Connecticut Legislature

Newly sworn in Connecticut House Minority Leader Vincent Candelora, R-North Branford, speaks in the House during opening session at the State Capitol, Jan. 6, 2021, in Hartford, Conn. 

(The Center Square) – While Connecticut is working with a budget surplus, a public policy organization is recommending the state lower taxes to improve its economic outlook.

“I think Connecticut residents are far less interested in whether we have a balanced budget and what our fiscal outlook is when they’re not safe in their homes, when thousands are unemployed and gas prices are going up,” House Minority Leader Vincent J. Candelora, R-North Branford, said according to the CT Mirror. “Government is working for itself. It’s not working for the people of Connecticut.”

Ken Girardin, director of policy and research at Yankee Institute, told The Center Square there a dew reasons for the state's surplus.

"Among other things, the more volatile portion of personal income tax receipts flow into the state's reserve fund, from which those funds essentially pay for debt and legacy costs rather than new programs," Girardin said. "This volatility cap was created in 2017 and was the main reason Connecticut was among the best-prepared states for the fiscal turbulence of early 2020."

Girardin said the state's revenues have been strong because of three rounds of income tax hikes in 2009, 2011, and 2015 that were done on a permanent basis to address temporary budget shortfalls, leading the state to routinely take in more cash than previously needed as the economy recovered.

"The state's PIT rates are their highest ever (since the 1991 implementation of the tax)," Girardin said. "Flattening the tax down from a top rate near 7% toward Massachusetts's 5% would be a good use of funds by reducing the tax savings of shifting full-time residences to lower-tax states (that's especially important as long as SALT deductibility remains capped).

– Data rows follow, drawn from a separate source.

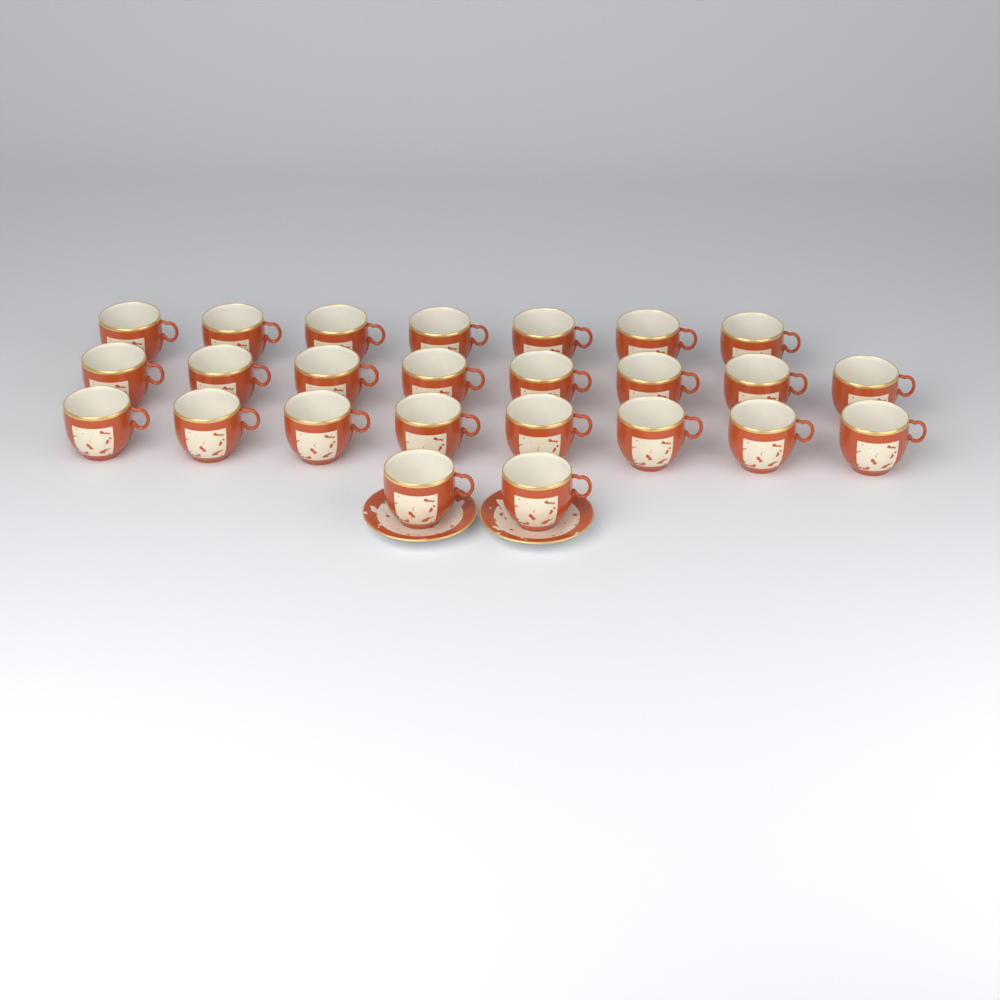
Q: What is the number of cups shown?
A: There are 25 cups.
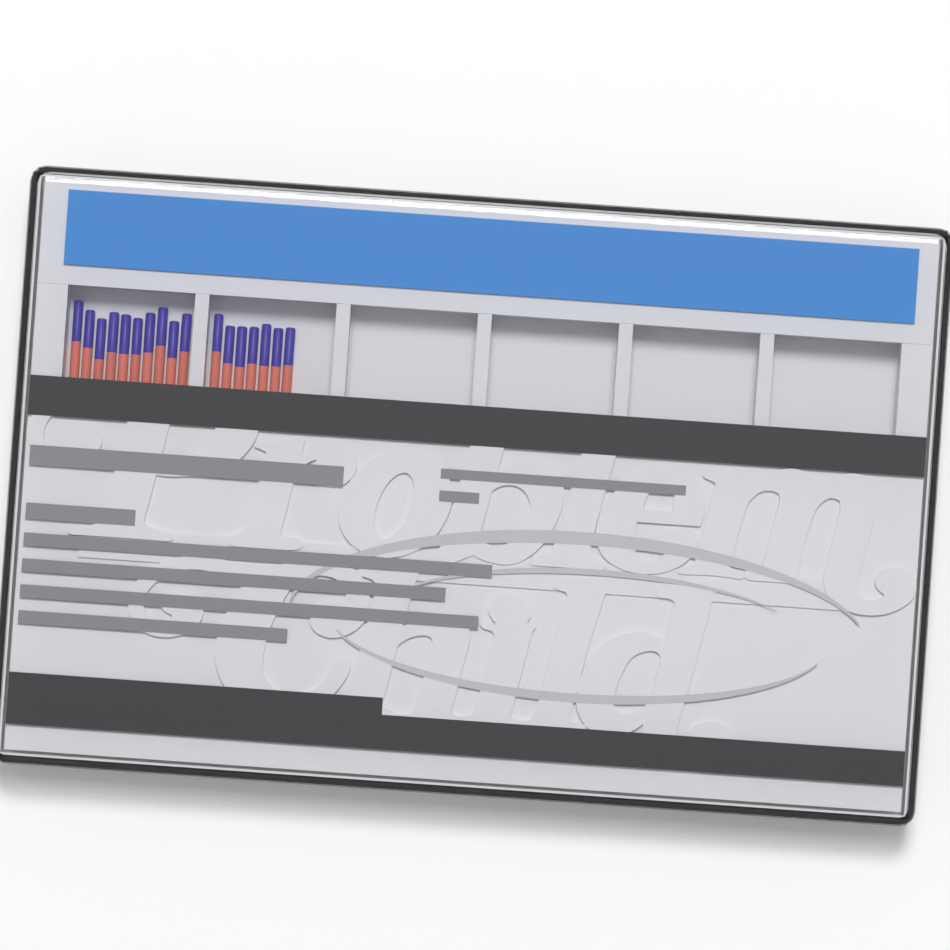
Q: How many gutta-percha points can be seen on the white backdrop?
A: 17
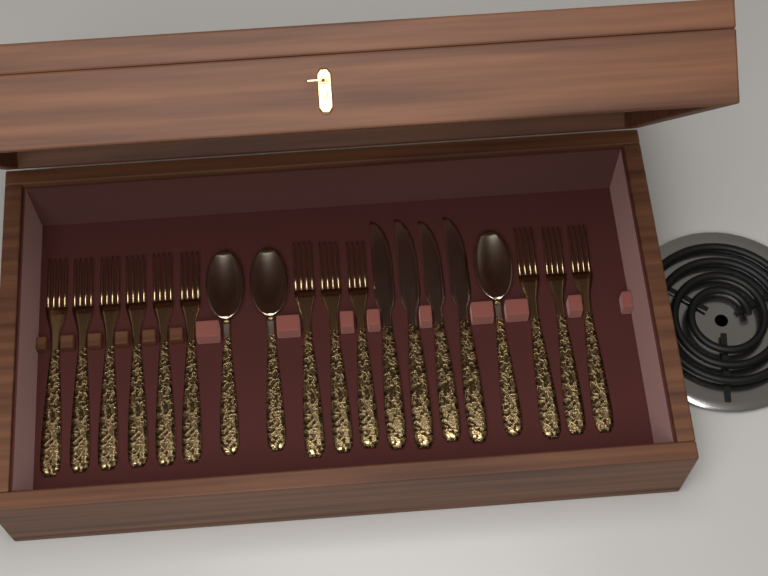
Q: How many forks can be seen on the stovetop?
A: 12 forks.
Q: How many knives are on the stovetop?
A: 4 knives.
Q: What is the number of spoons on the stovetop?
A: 3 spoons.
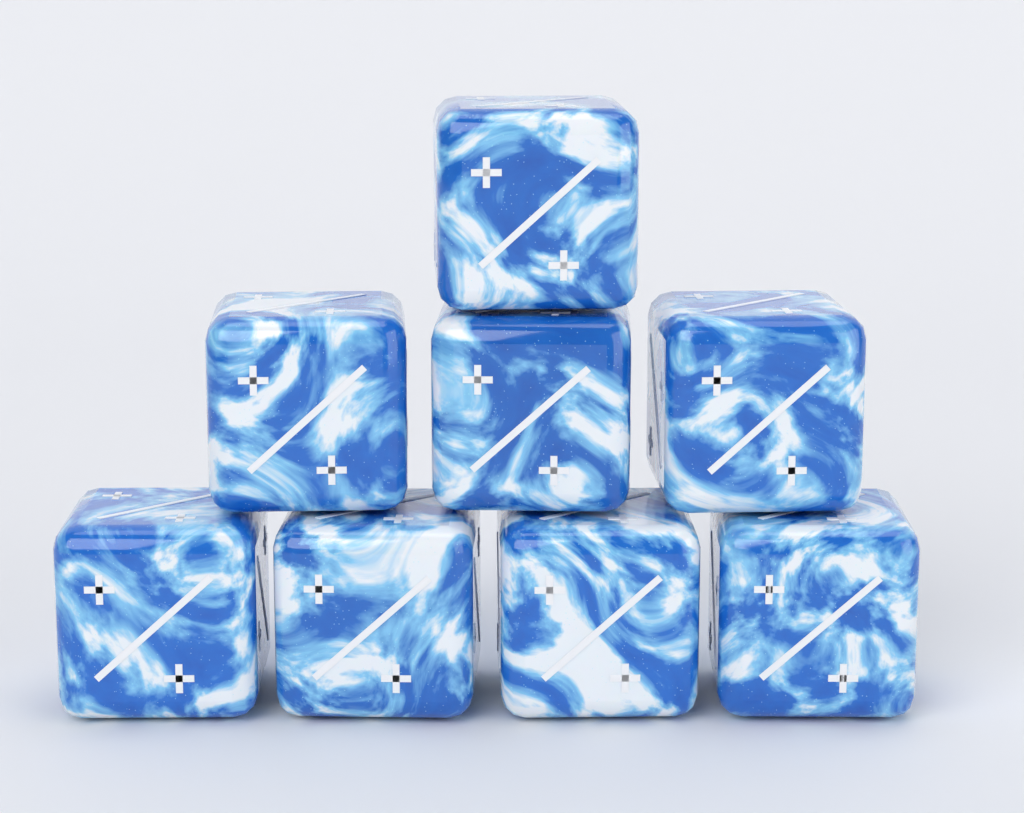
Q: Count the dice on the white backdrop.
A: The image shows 8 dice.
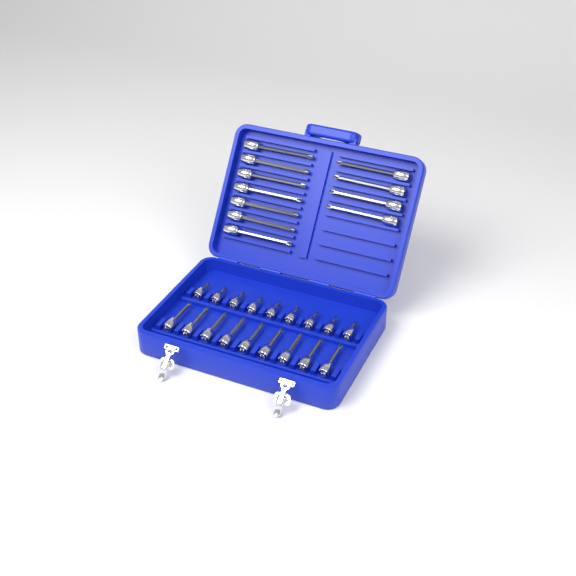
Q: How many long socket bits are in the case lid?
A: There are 11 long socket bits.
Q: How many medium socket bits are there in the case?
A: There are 9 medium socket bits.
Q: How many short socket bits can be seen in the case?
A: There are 9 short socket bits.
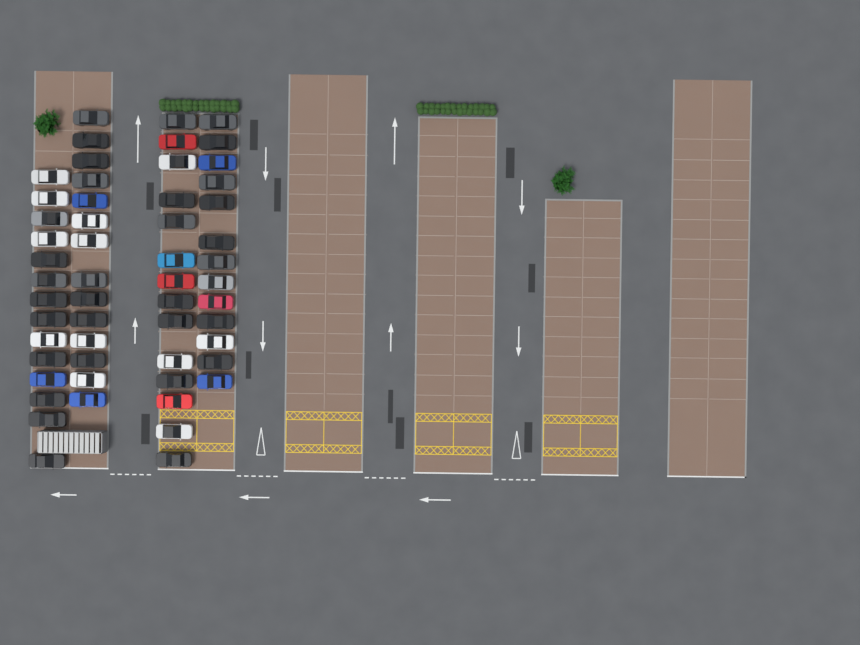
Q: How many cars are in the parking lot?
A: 55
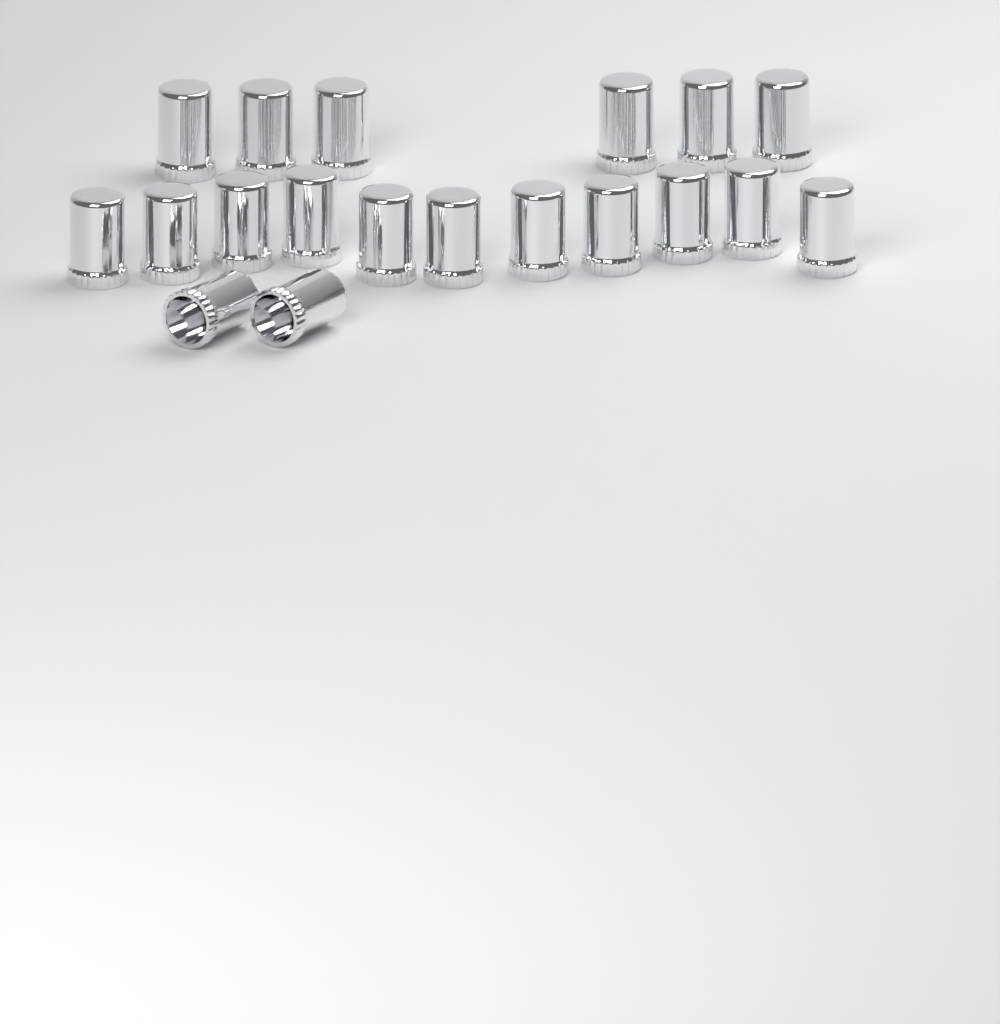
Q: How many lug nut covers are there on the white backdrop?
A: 19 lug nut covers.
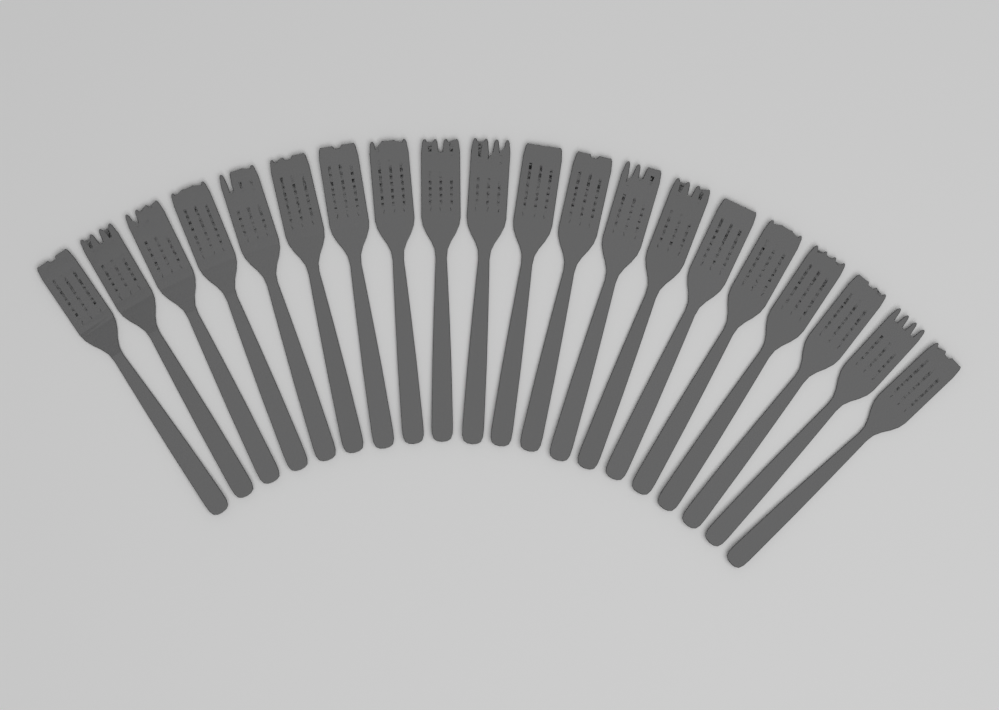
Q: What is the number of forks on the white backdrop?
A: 20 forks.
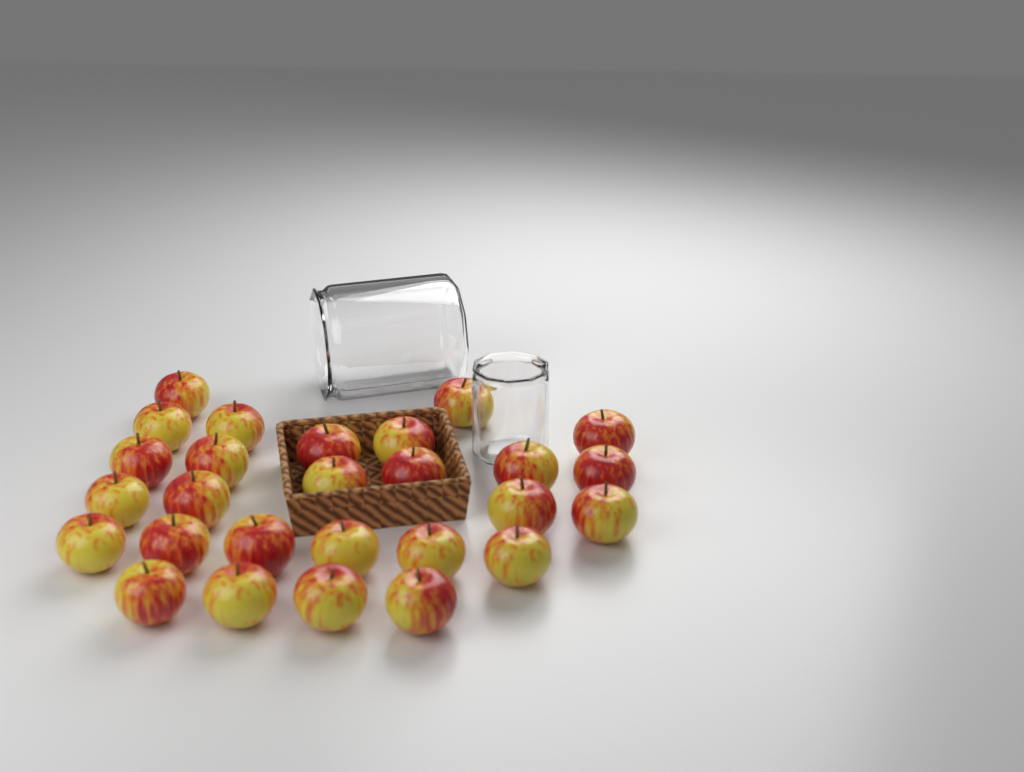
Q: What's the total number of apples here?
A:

It's not clear how revenues will perform long term, however, because COVID cash from the feds has patched over Connecticut's likely unsustainable spending trends."

Many of the state's lawmakers are now fighting for tax reform for both residents and businesses.

"Yankee has suggested using the surplus (and expenditure cuts and tax reform) to eliminate the state corporate income tax to address our sluggish job creation," Girardin said. "The state added essentially no private-sector jobs between 2017 and early 2020, and we remain at least a year away from recovering our losses from the lockdown period."